Absentee ballots compromise plan is a good one

We agree overall with the rule that when things are not broken, there's no need to fix them. However, there's generally room for improvement.

And right now, during this pandemic, we think Gov. Henry McMaster did the right thing by signing into law a change in the state's voting rules that allows people to vote by absentee ballot without needing to designate one of the standard reasons for not being able to vote in person at the polls.

While we don't see the harm in eliminating the need for a witness signature - really, how hard would that be to come by anyway - or the proposal to provide drop boxes that would be monitored, the compromise plan reached for the 2020 General Election is good.

Additionally, it is good that the Greenwood County Board of Voter Registration and Elections Logistics Committee is working on plans to establish a satellite absentee precinct. It won't violate the statewide no-drop-box rule but does provide another layer of convenience.

Both moves get a thumbs up.

Well, ole Sally came barreling northward like she was in a Mustang, dumping plenty of rain on the area and putting a temporary damper on seeing Uptown and Ninety Six scarecrow displays and Wild Hare's monologue performances, also slated for Uptown as a means of bringing theater to the people instead of the people going to the theater during the pandemic.

The weather will clear up, and the scarecrow contest will certainly proceed. The monologue performances were to launch Thursday, but not all is a wash after all. Apparently, as the weather forecast was just that, a forecast, things are not quite as bad as originally anticipated. The monologues will take place today, but take an umbrella in case. You know how that goes. If you carry an umbrella, it won't rain. If you don't carry one, well ...
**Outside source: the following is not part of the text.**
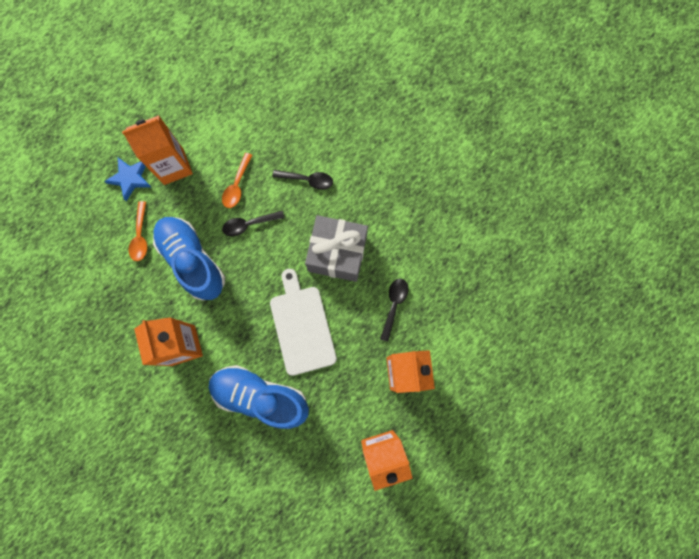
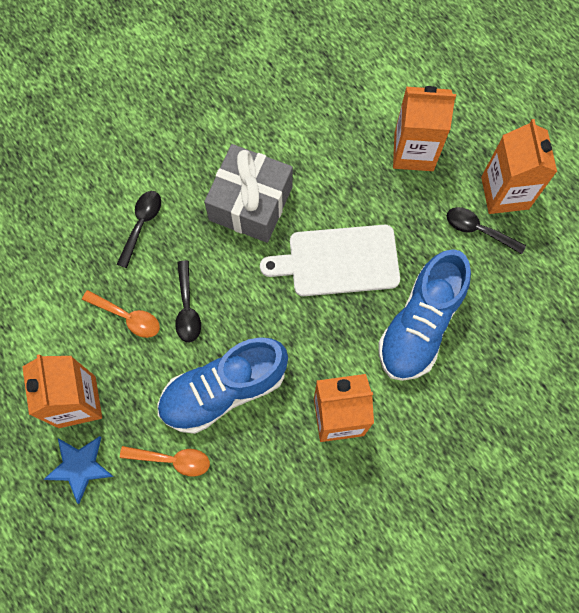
camera: 80 degrees left, 5 degrees down
(394, 305) = (330, 148): black spoon -> black spoon (478, 230)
At any rate, a thumb points upward for these events that can give us all some relief from our six-month-long detour from normalcy.

We also want to give a thumbs up to our high school football players, coaches and staff. It's been tough figuring out how to play real football instead of, perhaps, flag football with a 6-foot-long flag. Somehow that just wouldn't be the same. We just hope everyone does their part to ensure others' safety and good health. The number of COVID-19 positive cases in our surrounding area might seem to be in better standing, but who knows? This is not the time to let our guard down.